**Exercise prompt**. Read through the lines below and copy the ones holding the string "APERTURE".

**Design files in text formats**.
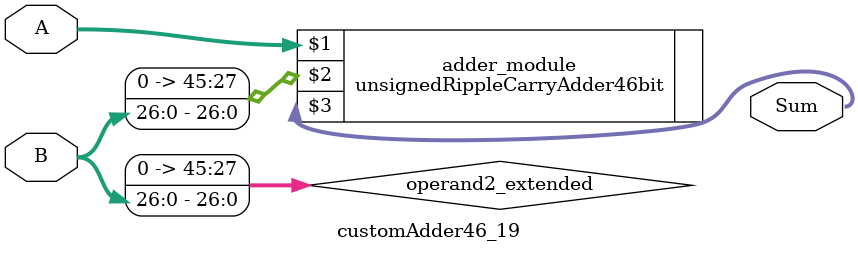
<source format=v>
module customAdder46_19(
                        input [45 : 0] A,
                        input [26 : 0] B,
                        
                        output [46 : 0] Sum
                );

        wire [45 : 0] operand2_extended;
        
        assign operand2_extended =  {19'b0, B};
        
        unsignedRippleCarryAdder46bit adder_module(
            A,
            operand2_extended,
            Sum
        );
        
        endmodule
        
</source>
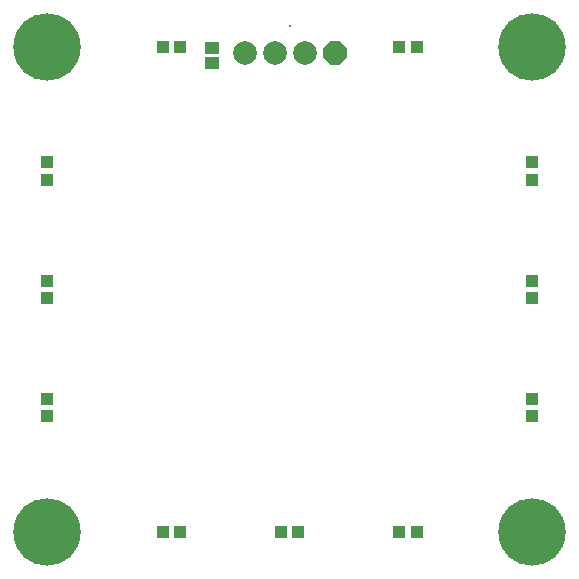
<source format=gts>
G04 Layer_Color=8388736*
%FSLAX44Y44*%
%MOMM*%
G71*
G01*
G75*
%ADD21R,1.0032X1.0032*%
%ADD22R,1.0032X1.0032*%
%ADD23R,1.1532X1.0532*%
G04:AMPARAMS|DCode=24|XSize=0.2032mm|YSize=0.2032mm|CornerRadius=0mm|HoleSize=0mm|Usage=FLASHONLY|Rotation=180.000|XOffset=0mm|YOffset=0mm|HoleType=Round|Shape=RoundedRectangle|*
%AMROUNDEDRECTD24*
21,1,0.2032,0.2032,0,0,180.0*
21,1,0.2032,0.2032,0,0,180.0*
1,1,0.0000,-0.1016,0.1016*
1,1,0.0000,0.1016,0.1016*
1,1,0.0000,0.1016,-0.1016*
1,1,0.0000,-0.1016,-0.1016*
%
%ADD24ROUNDEDRECTD24*%
%ADD25P,2.1683X8X202.5*%
%ADD26C,2.0032*%
%ADD27C,5.7032*%
D21*
X45000Y357500D02*
D03*
Y342500D02*
D03*
X45000Y257500D02*
D03*
Y242500D02*
D03*
X45000Y157500D02*
D03*
Y142500D02*
D03*
X455000Y357500D02*
D03*
X455000Y342500D02*
D03*
X455000Y257500D02*
D03*
Y242500D02*
D03*
Y157500D02*
D03*
Y142500D02*
D03*
D22*
X157500Y455000D02*
D03*
X142500Y455000D02*
D03*
X357500D02*
D03*
X342500Y455000D02*
D03*
X357500Y45000D02*
D03*
X342500D02*
D03*
X257500D02*
D03*
X242501D02*
D03*
X157500D02*
D03*
X142500D02*
D03*
D23*
X184000Y454500D02*
D03*
Y441500D02*
D03*
D24*
X250000Y472800D02*
D03*
D25*
X288100Y450000D02*
D03*
D26*
X262700D02*
D03*
X237300D02*
D03*
X211900D02*
D03*
D27*
X45000Y45000D02*
D03*
X455000Y455000D02*
D03*
X45000D02*
D03*
X455000Y45000D02*
D03*
M02*

</source>
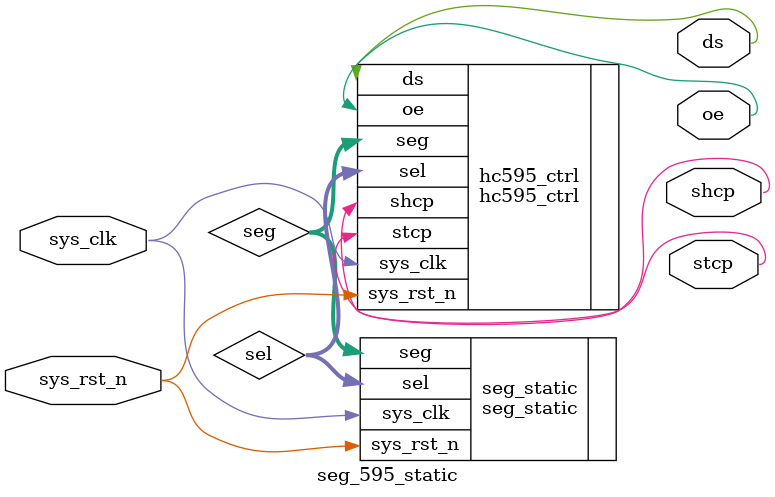
<source format=v>
module seg_595_static(
	
		input wire sys_clk,
		input wire sys_rst_n,

		output wire stcp,
		output wire shcp,
		output wire ds,
		output wire oe
		
	);



		wire [5:0] sel; //位选信号
		wire [7:0] seg; //段选信号


	seg_static seg_static(
	
	   .sys_clk(sys_clk),
	   .sys_rst_n(sys_rst_n),
	   
	   .sel(sel), //位选信号
	   .seg(seg)  //段选信号
	   
	);


	hc595_ctrl hc595_ctrl(
	
	   .sys_clk(sys_clk),
	   .sys_rst_n(sys_rst_n),
	   
	   .seg(seg),
	   .sel(sel),
	   
	   .stcp(stcp),
	   .shcp(shcp),
	   .ds(ds),
	   .oe(oe)
	   
	   
	);













	endmodule
</source>
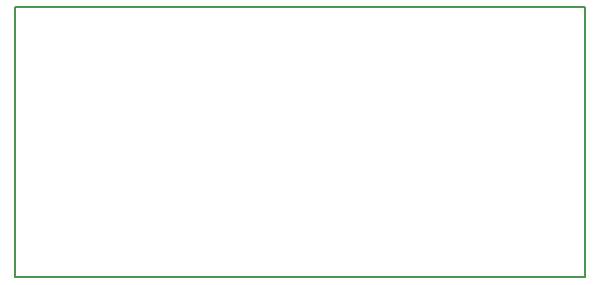
<source format=gbr>
G04 #@! TF.FileFunction,Profile,NP*
%FSLAX46Y46*%
G04 Gerber Fmt 4.6, Leading zero omitted, Abs format (unit mm)*
G04 Created by KiCad (PCBNEW 4.0.7) date 10/14/18 23:36:20*
%MOMM*%
%LPD*%
G01*
G04 APERTURE LIST*
%ADD10C,0.100000*%
%ADD11C,0.150000*%
G04 APERTURE END LIST*
D10*
D11*
X175260000Y-96520000D02*
X127000000Y-96520000D01*
X175260000Y-119380000D02*
X175260000Y-96520000D01*
X127000000Y-119380000D02*
X175260000Y-119380000D01*
X127000000Y-96520000D02*
X127000000Y-119380000D01*
M02*

</source>
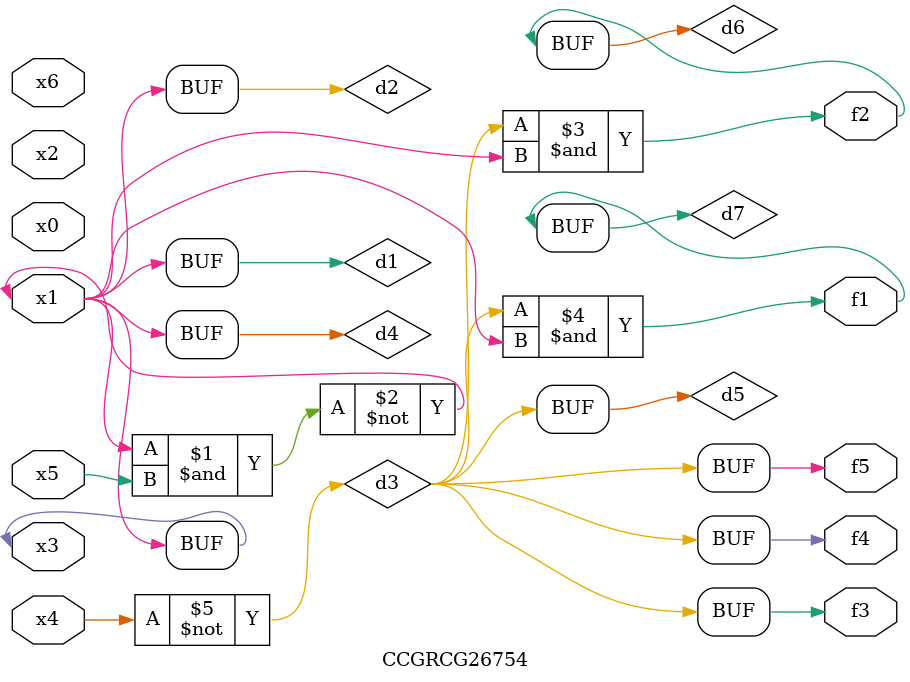
<source format=v>
module CCGRCG26754(
	input x0, x1, x2, x3, x4, x5, x6,
	output f1, f2, f3, f4, f5
);

	wire d1, d2, d3, d4, d5, d6, d7;

	buf (d1, x1, x3);
	nand (d2, x1, x5);
	not (d3, x4);
	buf (d4, d1, d2);
	buf (d5, d3);
	and (d6, d3, d4);
	and (d7, d3, d4);
	assign f1 = d7;
	assign f2 = d6;
	assign f3 = d5;
	assign f4 = d5;
	assign f5 = d5;
endmodule

</source>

**Output of the task**.
G04 APERTURE LIST*
G04 APERTURE END LIST*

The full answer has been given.